Nie twierdzę, że Yamaha YZF-R1 to zły motocykl. Odwrotnie – to według mnie najlepszy superbike na rynku. Chodzi o to, że MT-10 nie chce i nie musi być R-jedynką bez owiewek. W czasie, gdy na rynku nakedów jest kilka motocykli, które są obranymi z plastików superbike’ami, MT-10 ma szanse pójść własną drogą. Owszem, bazą dla flagowego modelu serii MT była Yamaha R1, ale zmieniono w niej naprawdę dużo części. Yamaha dopilnowała, by MT-10 było nie do pomylenia z R-jedynką nie tylko z powodu braku owiewek.
À propos wyglądu – jest to oczywiście kwestia gustu. Ja należę do zwolenników tej stylówy. Odjazdowa, lekko pokręcona stylistyka przypomina pijanego transformersa i myślę, że podobnych skojarzeń nie zabraknie. Ładny czy brzydki? Tak czy inaczej Yamaha wreszcie zaoferowała coś nietuzinkowego, coś, co zostało zauważone, w przeciwieństwie do konserwatywnych, typowych poprzedników, np. Yamaha FZ1/Fazer.
![]() |
![]() |
Genialne w MT-10 jest to, że nawet zwykła przejażdżka z punktu A do punktu B sprawia ogromną frajdę. A czyż nie o to właśnie chodzi w jeździe motocyklem? | Silnik to najjaśniejsza gwiazda MT-10: świetne brzmienie i genialna charakterystyka. |
Taki sam, ale inny
Samo to, że za bazę dla nakeda posłużył najnowszy superbike, a nie – tak jak np. w Suzuki – wersja sprzed lat zasługuje na pochwałę. Technicy z Yamahy zmienili mnóstwo części w stosunku do pieca z R1. Nowe są m.in. głowica i wałki rozrządu, wał korbowy jest cięższy, airbox ma o 2 litry większą pojemność, zawory są innych rozmiarów, a wiele części – pierwotnie wykonanych z tytanu – w MT-10 jest stalowych. Dzięki takim zabiegom charakterystyka silnika Crossplane została lepiej przystosowana do użytku na ulicy. Moc jest niższa (158 KM), ale maksimum jest dostępne znacznie szybciej niż w R1, podobnie jak moment obrotowy (111 Nm), który MT-10 ma wyższy niż R1.

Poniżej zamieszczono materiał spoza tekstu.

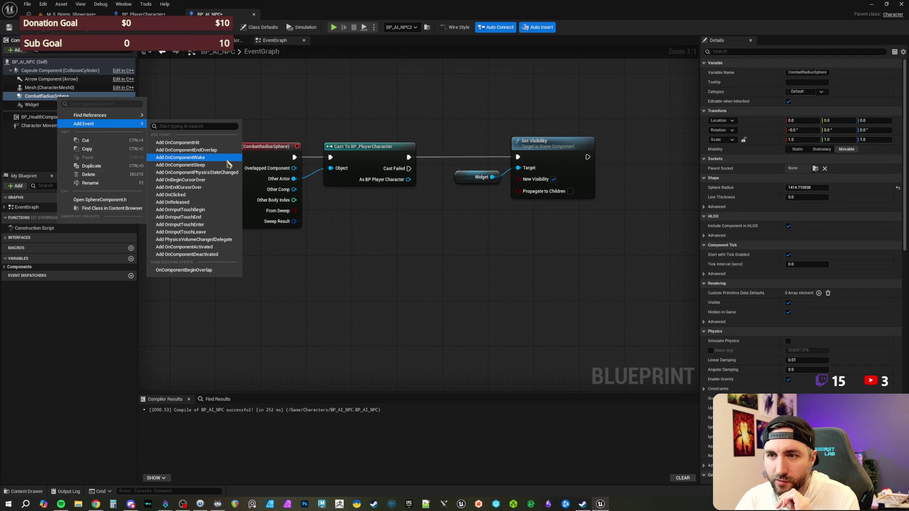
left_click(216, 150)
left_click(363, 217)
Paste the cast and Set Visibility nodes after end overlap, with New Visibility unchecked.
mouse_move(281, 84)
left_mouse_down()
mouse_move(450, 152)
mouse_move(554, 163)
left_mouse_up()
key("ctrl+c")
key("ctrl+v")
mouse_move(299, 231)
left_mouse_down()
mouse_move(310, 231)
mouse_move(247, 243)
mouse_move(248, 254)
mouse_move(320, 231)
left_mouse_up()
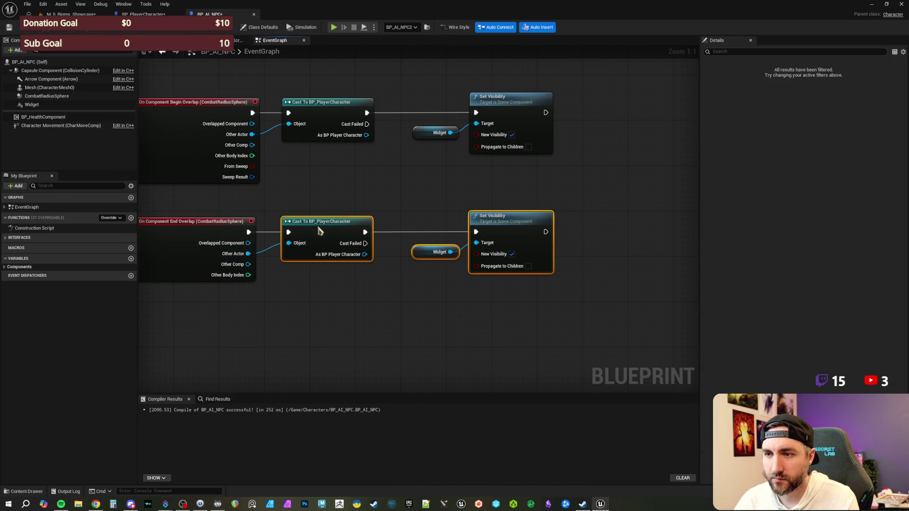
left_click(512, 254)
scroll(420, 191, "down", 1)
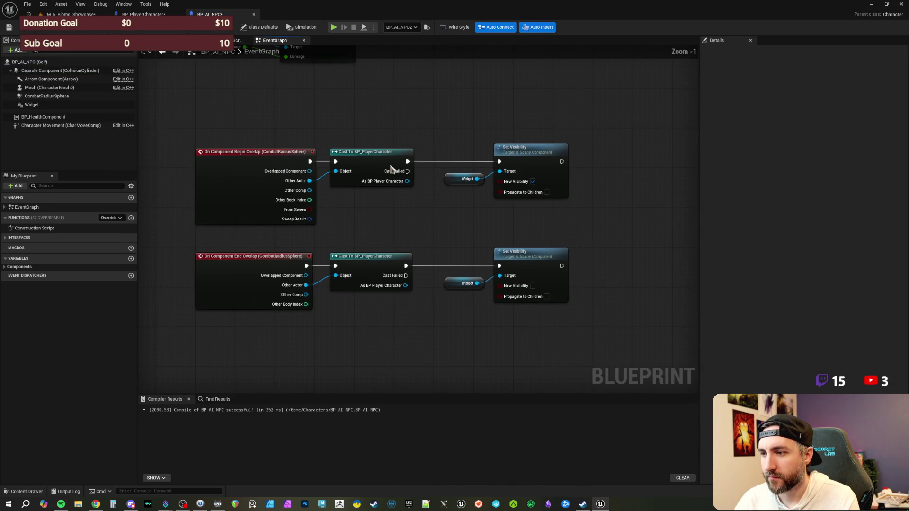
left_click(71, 14)
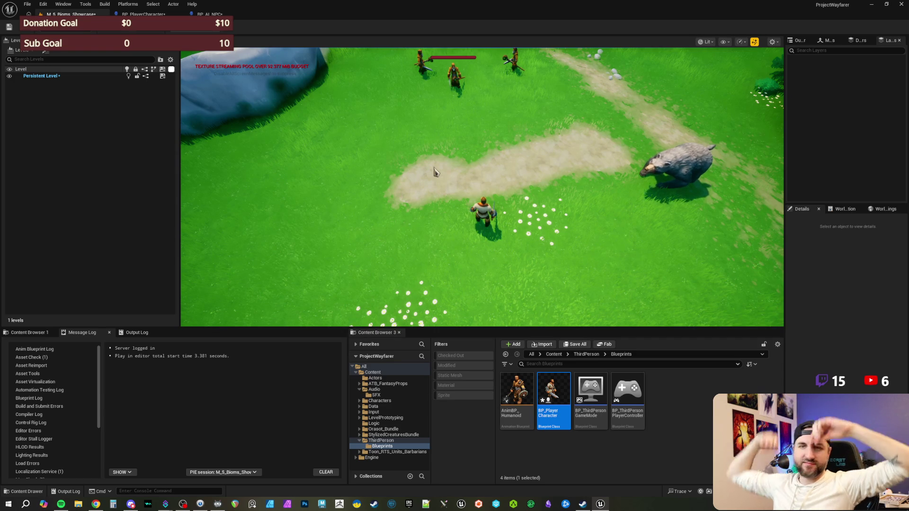
Play-test walking toward the NPCs, then eject with F8 and select an NPC.
left_click(555, 228)
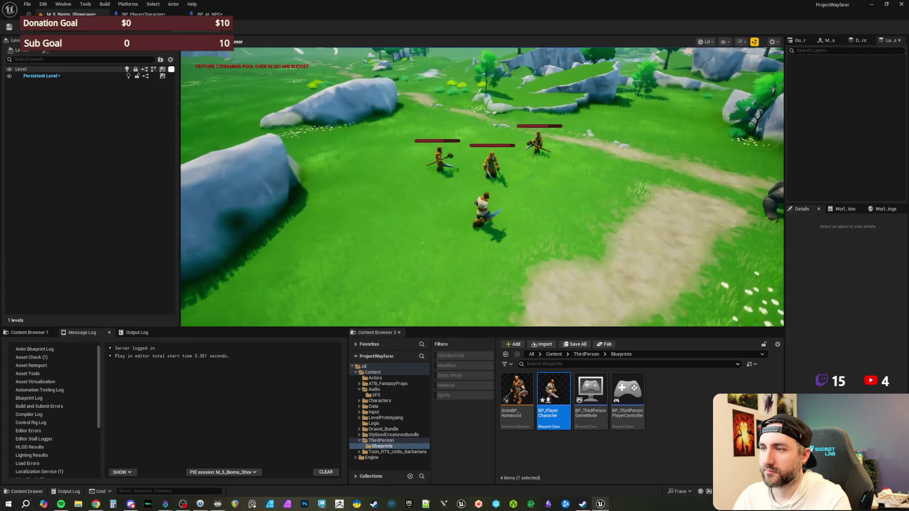
key("F8")
left_click(480, 164)
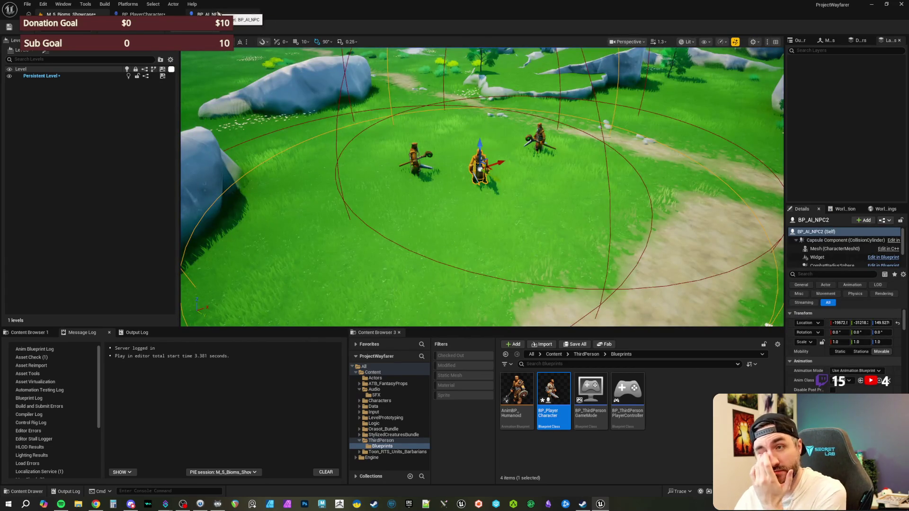
Give CombatRadiusSphere Custom collision ignoring all channels except Pawn overlap, then compile and save.
left_click(218, 13)
left_click(48, 96)
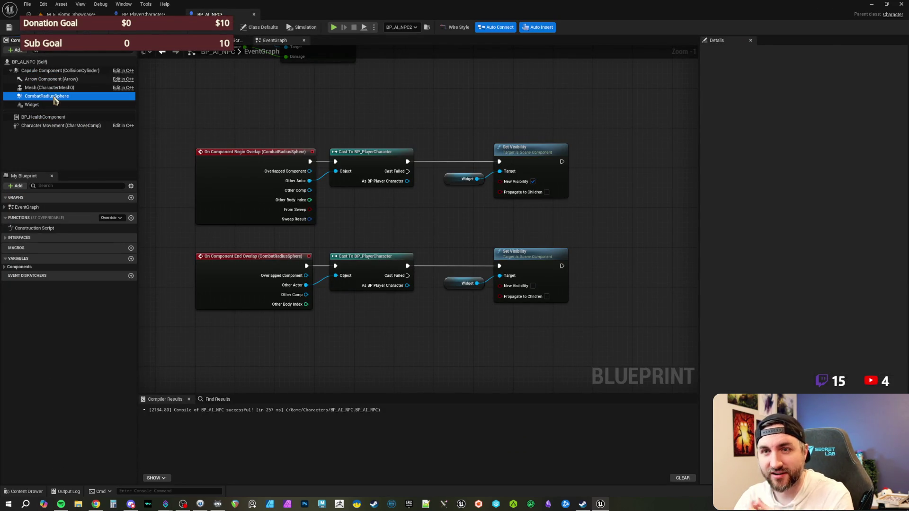
scroll(843, 311, "down", 10)
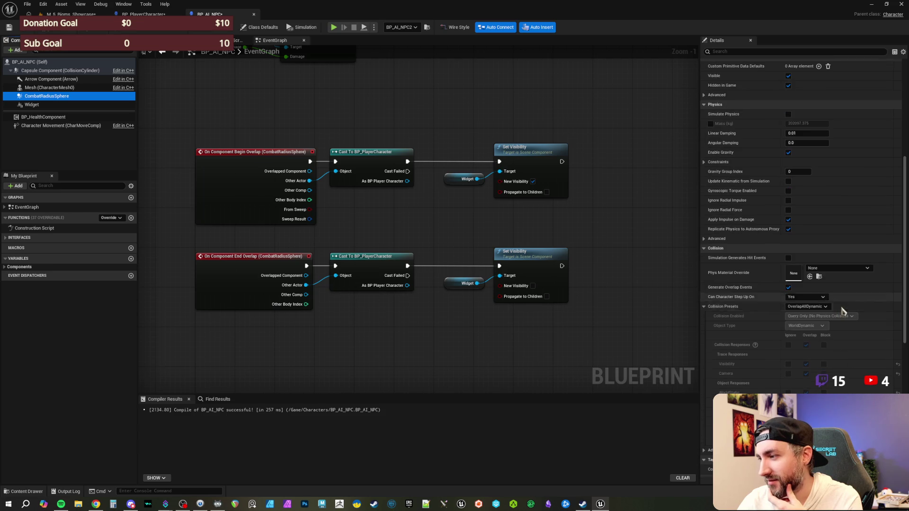
left_click(822, 307)
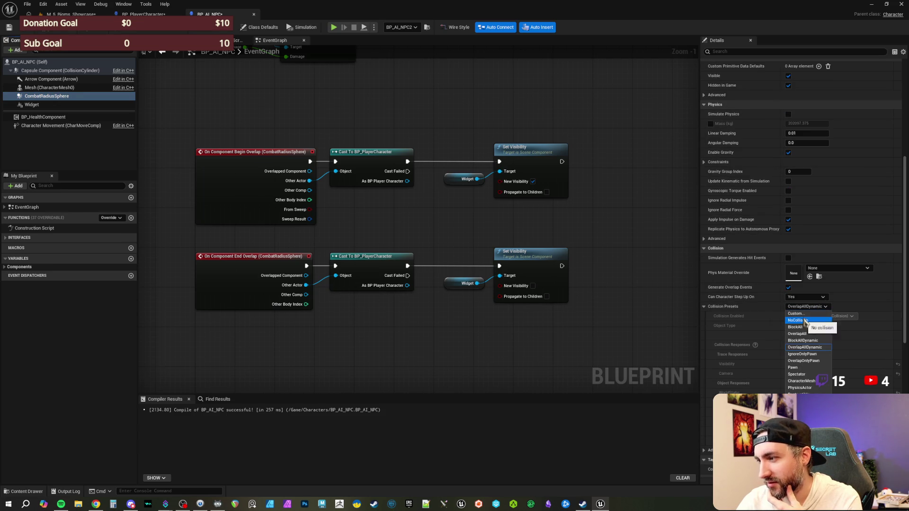
left_click(795, 313)
scroll(833, 332, "down", 2)
left_click(788, 289)
left_click(789, 288)
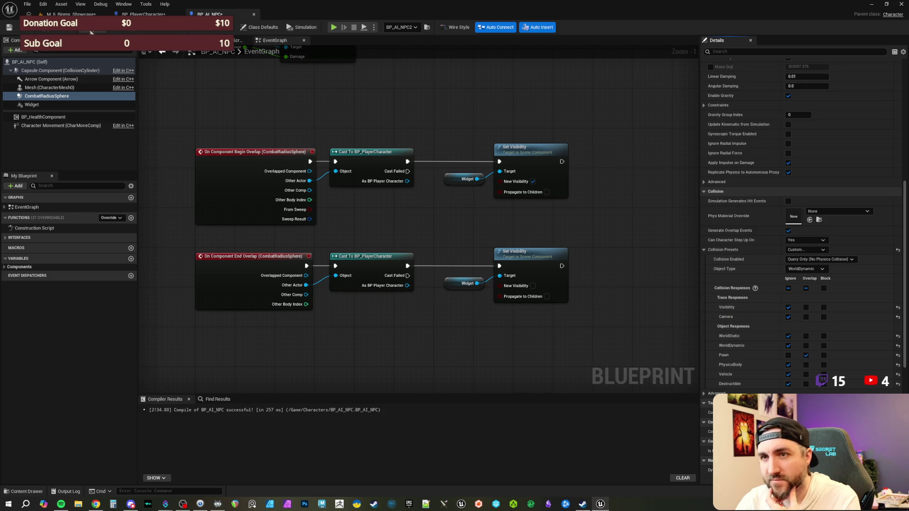
left_click(27, 33)
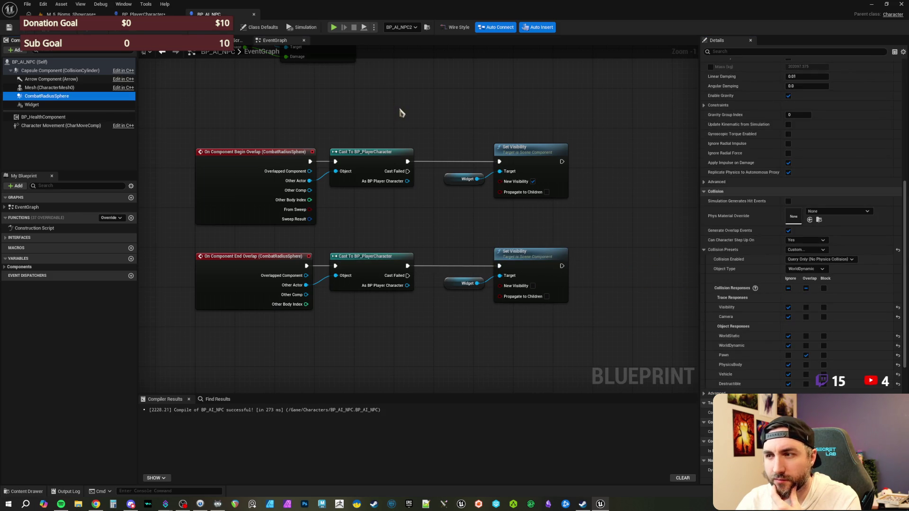
left_click_drag(402, 112, 347, 144)
left_click(144, 14)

Silniejsze są dolny i środkowy zakres obrotów, czyli te bardziej potrzebne na co dzień, niemniej i w maksymalnych rewirach kopa nie brakuje. Co to oznacza w praktyce? Większa elastyczność silnika, dużo mocy w środkowym zakresie, przydatnym do codziennych jazd, okazjonalny strzał z gazu i bezproblemowa jazda na gumie. Silnik w MT-10 jest generalnie gwoździem programu. CP4 (Crossplane 4) jest cudem inżynierii: pracuje jak V4, brzmi niemal jak maszyny z MotoGP i ma genialną charakterystykę. Jedyne, co mu doskwiera, to fakt, że nie wylewa za kołnierz (przy ostrym traktowaniu pije nawet 9 l/100 km).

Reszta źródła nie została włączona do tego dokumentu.